Money back insurance plan is a form of life insurance which is quite popular and it addresses some of the liquidity drawbacks of a traditional life insurance products. It is the one which pays back a specific percentage of sum insured at specified fixed intervals within the policy period.
It includes a death benefit and a maturity benefit as well. Thus, it can be considered as a saving plan with benefits of both a traditional endowment and term plan which ensures guaranteed returns and addresses the old problem of liquidity with a life insurance policy. Often this type of plan in participating which means the policy holder is entitled to bonuses declared by the insurance company.
We will discuss in this article, the basics of a money back insurance product, factors to keep in mind while buying a money back policy and a few details on bonus provided with these plans.
The best way to understand a money back policy is to take a simple example. Mr. A is young, at the age of 32 he has a small and loving family of three. He is the sole earning member of his family and worried that in case of his sudden death there will be no financial back up for his spouse and kid.
He also wants some kind of maturity benefit in case he survives. He contacts a life insurance agent and is presented by a few pure term, endowment and money back plan.
A term insurance policy will only pay a death benefit if he dies within the policy period and a pure endowment policy will only pay maturity benefit if he survives the policy period. Further once paid the premium there is no liquidity and he receive nothing in between the policy period.
In the money back plan presented to him for sum insured of 10 Lakhs and policy period of 20 years there is a money back which is 10% of sum insured at the end of 12th, 15th and 18th year.
The maturity benefit is 7 Lakhs plus bonuses at the end of 20th year. Also, if death happens within the policy period a death benefit of 10 lakh adding the bonuses will be paid immediately. This complete death benefit will also be payable even if anyone or all money back instalments are already paid under the policy. Mr A likes this product variant very much as it takes care of all the three: the death benefit, survival benefit and Regular money back ensuring liquidity.
This is how a money back policy works. The money back installment will be a specified percentage of the sum insured, the number of such installments and when they will be paid will be specified in the policy. The death benefit will be the sum insured and maturity amount will be a specified percentage of sum insured with added bonuses. The pay-out structure will be different for different insurers and products.
Riders like critical illness and personal accident may be available. This is a very low risk insurance product with guaranteed returns which can be a source of regular income. All the major public and private life insurers come with variety of money back products in their bouquet. This can be purchased online or through insurance agents.
Now we will discuss what all bonuses are paid with money back product and how they are calculated. Participating or with profits insurance policies are eligible for bonus which is the variable amount the insurer declares every year as per investment income and profits generated by the life insurer for that particular financial year. Once bonus is declared it becomes guaranteed.

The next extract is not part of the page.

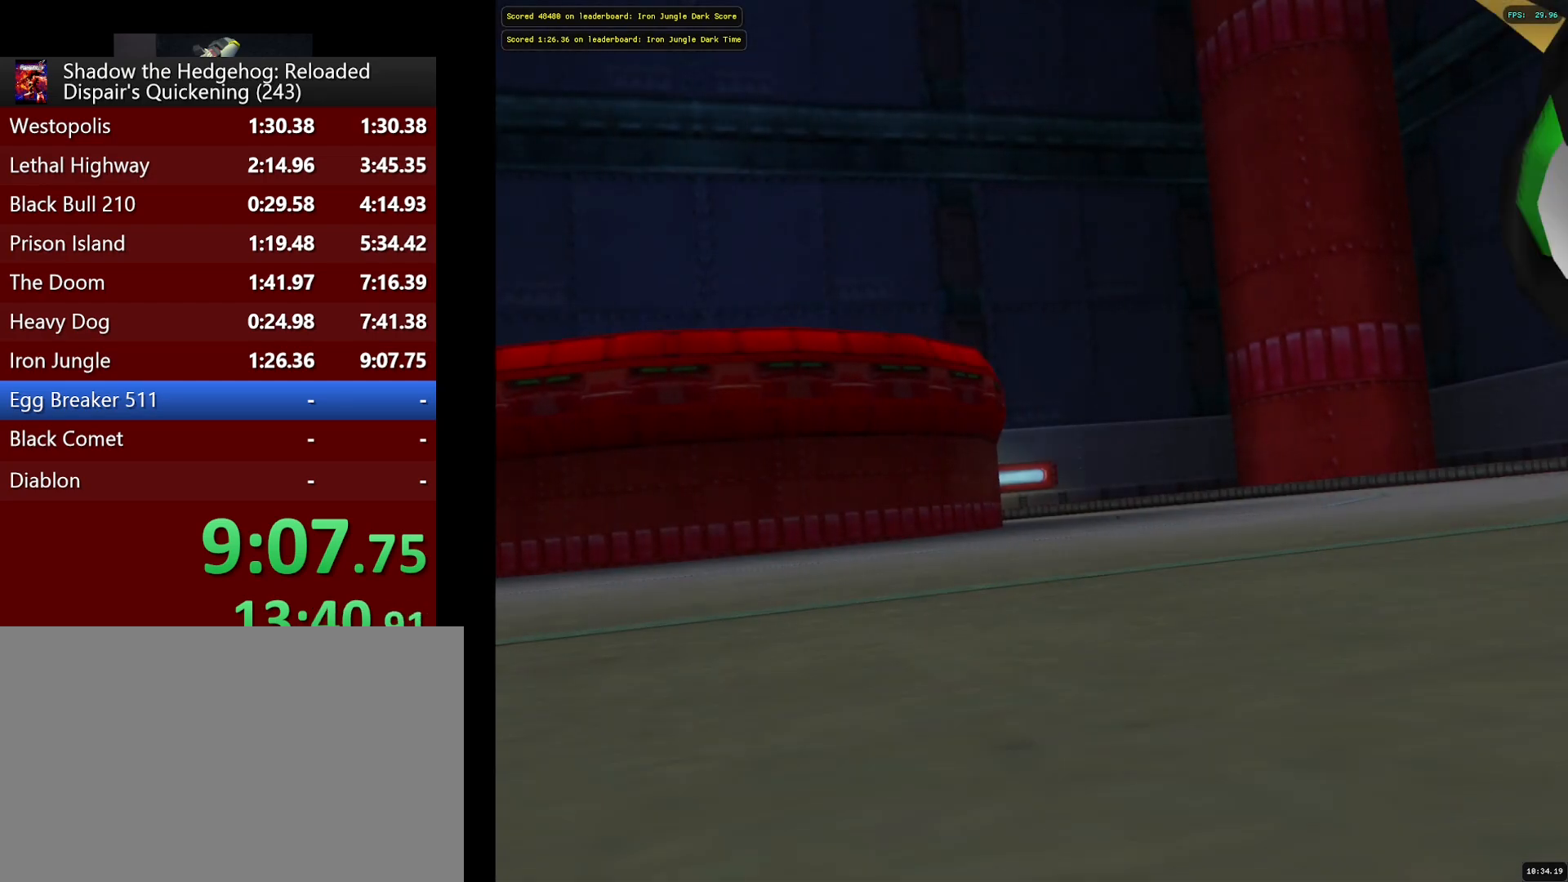
{"buttons": ["START"], "left_stick": "center", "right_stick": "center", "button_events": [[17, "START", "down"], [133, "START", "up"], [200, "START", "down"], [317, "START", "up"], [433, "START", "down"]]}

Simple revisionary bonus is declared as per thousand of sum insured each year and does not have the compounding power. Say in the first year, it is declared at Rs 40 per thousand Sum insured, then that year 40k will be added to the sum insured. The rate declared may be Rs 30 per thousand for the next year, then 30k will be added to the sum insured for next year.
Compound revisionary bonus is calculated by applying a percentage rate to sum insured and all accrued bonuses till then. It increases with the power of compounding. Say a compound revisionary bonus of 4% is declared for the policy term with a sum insured of 10 lakhs. In the first-year bonus will be 4% of 1000k i.e. 40k, but for the second year it will be 4% of 1040k i.e. 41.6k and so on.
Terminal or final bonus is declared in the last year of maturity thus not applicable to policies surrendered before its maturity date. A point to be noted here is, as per the product construct and conditions under which you are insured in, for some years where profits and investment income for the life insurer is on lower side the bonus rate declared for that year will be low.
Again, it should be noted that the bonus rates and pay-outs will differ from product to product and insurer to insurer. It is better to consult the agent or insurer’s representative to avoid any confusion in the bonus rate or arriving at a tentative bonus amount which will be paid under the policy. A look out to bonus payable by the insurer in previous few year under similar money back products will be helpful to get a tentative idea.